Now, I had to blow what was probably my uncle’s most successful invention.
“You! Get your fucking hands up--now, now, now!” The voice was deep and authoritative, but full of panic, and it came from behind me.
My hands shot up immediately, my heart definitely skipped three or four beats, and my head reeled. I jerked my head around to see who was yelling at me, and the rest of my body followed.
I was surrounded by clones of Agent K from Men in Black, right down to the suit and shades. Maybe my freaked-out brain was exaggerating how alike they were, but I was definitely seeing different shades of Tommy Lee Jones and Josh Brolin in Ray-Bans all around me.
And all of the Men in Black were pointing enormous guns at me. Some of them were pistols, some of them were rifles, and some of them looked like old-fashioned ray guns.
I’d fucked up, and now they’d found me.
“On the ground!” The voice belonged to the oldest Tommy Lee Clones with the biggest, shiniest gun. “Now, now, now--”
My knees were starting to wobble, and I didn’t trust myself to kneel down quickly without falling flat on my face, but I had to avoid getting a bullet through the head, or whatever one of those ray guns might do to me.
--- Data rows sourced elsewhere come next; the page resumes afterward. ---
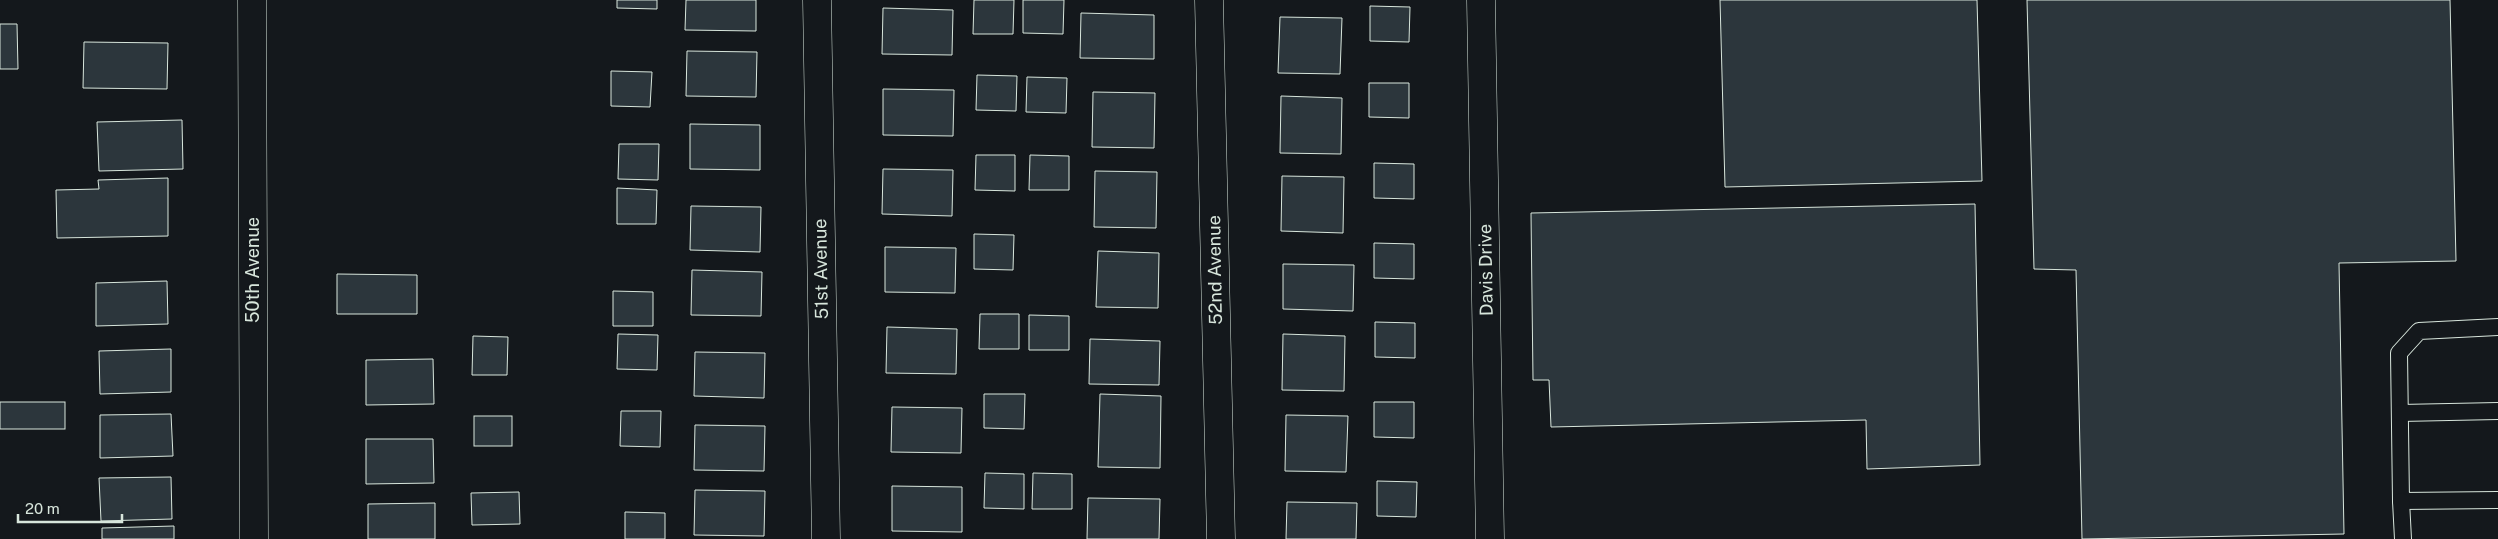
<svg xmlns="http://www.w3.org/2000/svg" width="2498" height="539" font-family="'Public Sans',sans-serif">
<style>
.building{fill:#2c363c;stroke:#d8e6dc}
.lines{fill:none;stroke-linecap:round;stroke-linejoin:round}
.lane-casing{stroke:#d8e6dc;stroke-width:18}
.street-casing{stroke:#d8e6dc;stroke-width:29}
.lane{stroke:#14181c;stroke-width:16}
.street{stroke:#14181c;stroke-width:28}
.labels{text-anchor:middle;stroke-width:4;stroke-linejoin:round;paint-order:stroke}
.street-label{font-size:18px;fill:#d8e6dc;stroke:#14181c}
</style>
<rect width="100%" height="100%" fill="#14181c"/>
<g class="building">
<polygon points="617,0 657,0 657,9 617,8"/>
<polygon points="686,0 756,0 756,31 685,30"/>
<polygon points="974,0 1014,0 1013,34 973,34"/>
<polygon points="1023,0 1064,0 1063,34 1023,33"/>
<polygon points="1720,0 1977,0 1982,181 1725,187"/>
<polygon points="2027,0 2450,0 2456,261 2339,263 2344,534 2082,539 2076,270 2034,269"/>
<polygon points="1370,6 1410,7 1409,42 1370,41"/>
<polygon points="883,8 953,10 952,55 882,54"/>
<polygon points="1081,13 1154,15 1154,59 1080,58"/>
<polygon points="1280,17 1342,18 1340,74 1278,73"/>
<polygon points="0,24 17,24 18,69 0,69"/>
<polygon points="84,42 168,43 167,89 83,88"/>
<polygon points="687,51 757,52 756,97 686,96"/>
<polygon points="611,71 652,72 650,107 611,106"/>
<polygon points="977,75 1017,76 1016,111 976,110"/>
<polygon points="1027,77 1067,78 1066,113 1026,112"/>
<polygon points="1369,83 1409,83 1409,118 1369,117"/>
<polygon points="883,89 954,90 953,136 883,135"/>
<polygon points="1093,92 1155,93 1154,148 1092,147"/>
<polygon points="1281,96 1342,98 1341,154 1280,153"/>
<polygon points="182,120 183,169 99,171 97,122"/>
<polygon points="690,124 760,125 760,170 690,169"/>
<polygon points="619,144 659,144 658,180 618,179"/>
<polygon points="976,155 1015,155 1015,191 975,190"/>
<polygon points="1030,155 1069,156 1069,190 1029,190"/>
<polygon points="1374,163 1414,164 1414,199 1374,198"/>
<polygon points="883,169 953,170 952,216 882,214"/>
<polygon points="1095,171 1157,172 1156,228 1094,227"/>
<polygon points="1282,176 1344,177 1343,233 1281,231"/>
<polygon points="168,178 168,236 57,238 56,190 99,189 98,180"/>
<polygon points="617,188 657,190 656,224 617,224"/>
<polygon points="1975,204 1980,465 1867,469 1866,420 1551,427 1549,380 1533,380 1531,213"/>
<polygon points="691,206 761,207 760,252 690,250"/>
<polygon points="974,234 1014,235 1013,270 974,269"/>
<polygon points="1374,243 1414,244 1414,279 1374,278"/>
<polygon points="885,247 956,248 955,293 885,292"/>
<polygon points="1098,251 1159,253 1158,308 1096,307"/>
<polygon points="1283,264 1354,265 1353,311 1283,309"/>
<polygon points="692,270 762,272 761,316 691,315"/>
<polygon points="337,274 417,275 417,314 337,314"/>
<polygon points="167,281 168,324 96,326 96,283"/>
<polygon points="613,291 653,292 653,326 613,326"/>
<polygon points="980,314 1019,314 1019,349 979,349"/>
<polygon points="1029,315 1069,316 1069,350 1029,350"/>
<polygon points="1375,322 1415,323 1415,358 1375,357"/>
<polygon points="887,327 957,329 956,374 886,373"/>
<polygon points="618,334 658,335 657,370 617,369"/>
<polygon points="1283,334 1345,336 1344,391 1282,390"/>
<polygon points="473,336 508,337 507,375 472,375"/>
<polygon points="1090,339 1160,341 1159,385 1089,384"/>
<polygon points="171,349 171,392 100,394 99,351"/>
<polygon points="695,352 765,353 764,398 694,396"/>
<polygon points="433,359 434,404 366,405 366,360"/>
<polygon points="984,394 1025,394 1024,429 984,428"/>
<polygon points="1100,394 1161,396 1160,468 1098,467"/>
<rect x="0" y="402" width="65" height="27"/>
<polygon points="1374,402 1414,402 1414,438 1374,437"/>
<polygon points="892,407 962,408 961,453 891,452"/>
<polygon points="621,411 661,411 660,447 620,446"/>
<polygon points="171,414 173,456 100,458 100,415"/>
<polygon points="1286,415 1348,416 1346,472 1285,471"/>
<rect x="474" y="416" width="38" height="30"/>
<polygon points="695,425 765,426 764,471 694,470"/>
<polygon points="366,439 433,439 434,483 366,484"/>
<polygon points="985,473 1024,474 1024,509 984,508"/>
<polygon points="1033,473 1072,474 1072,509 1032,509"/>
<polygon points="171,477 172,519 101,521 99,478"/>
<polygon points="1377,481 1417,482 1416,517 1377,516"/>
<polygon points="892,486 962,487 962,532 892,531"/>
<polygon points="695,490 765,491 764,536 694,535"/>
<polygon points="519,492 520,524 472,525 471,493"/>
<polygon points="1088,498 1160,499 1159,539 1087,539"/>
<polygon points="1287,502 1357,503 1356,539 1286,539"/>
<polygon points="435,503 435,539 368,539 368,504"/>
<polygon points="625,512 665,513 665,539 625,539"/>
<polygon points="174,526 174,539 102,539 102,528"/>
</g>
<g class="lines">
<defs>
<g id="lane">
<polyline points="2498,327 2419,331 2399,353 2401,501 2498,500"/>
<polyline points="2400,413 2498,411"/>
<polyline points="2401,501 2403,539"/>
</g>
<g id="street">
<polyline points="252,0 254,539"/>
<polyline points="817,0 826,539"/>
<polyline points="1209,0 1221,539"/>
<polyline points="1481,0 1490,539"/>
</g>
</defs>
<use href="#lane" class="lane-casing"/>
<use href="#street" class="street-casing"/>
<use href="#lane" class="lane"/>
<use href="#street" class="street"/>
</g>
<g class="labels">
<g class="street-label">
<text transform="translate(821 269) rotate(-91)" y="6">51st Avenue</text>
<text transform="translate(253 270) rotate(-90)" y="6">50th Avenue</text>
<text transform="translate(1215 270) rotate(-91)" y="6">52nd Avenue</text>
<text transform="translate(1486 270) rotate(-91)" y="6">Davis Drive</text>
</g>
</g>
<path d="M18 514v8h104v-8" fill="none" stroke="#d8e6dc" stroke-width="2.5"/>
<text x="25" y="514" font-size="15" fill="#d8e6dc" stroke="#14181c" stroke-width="4" paint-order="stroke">20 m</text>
</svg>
Also, my vision was starting to get a little spotty, what with all the hyperventilating I suddenly realized I was doing.
“Uh, gimme a second … ” I choked out. I sucked in a long, deep breath and leaned back against the car as I tried to get my balance back.
Then my elbow hit something, and I felt a click under the bone.
“Shit,” I groaned as an eerie mechanical whine started up from the panel behind me, and it was so loud I could barely hear anything else.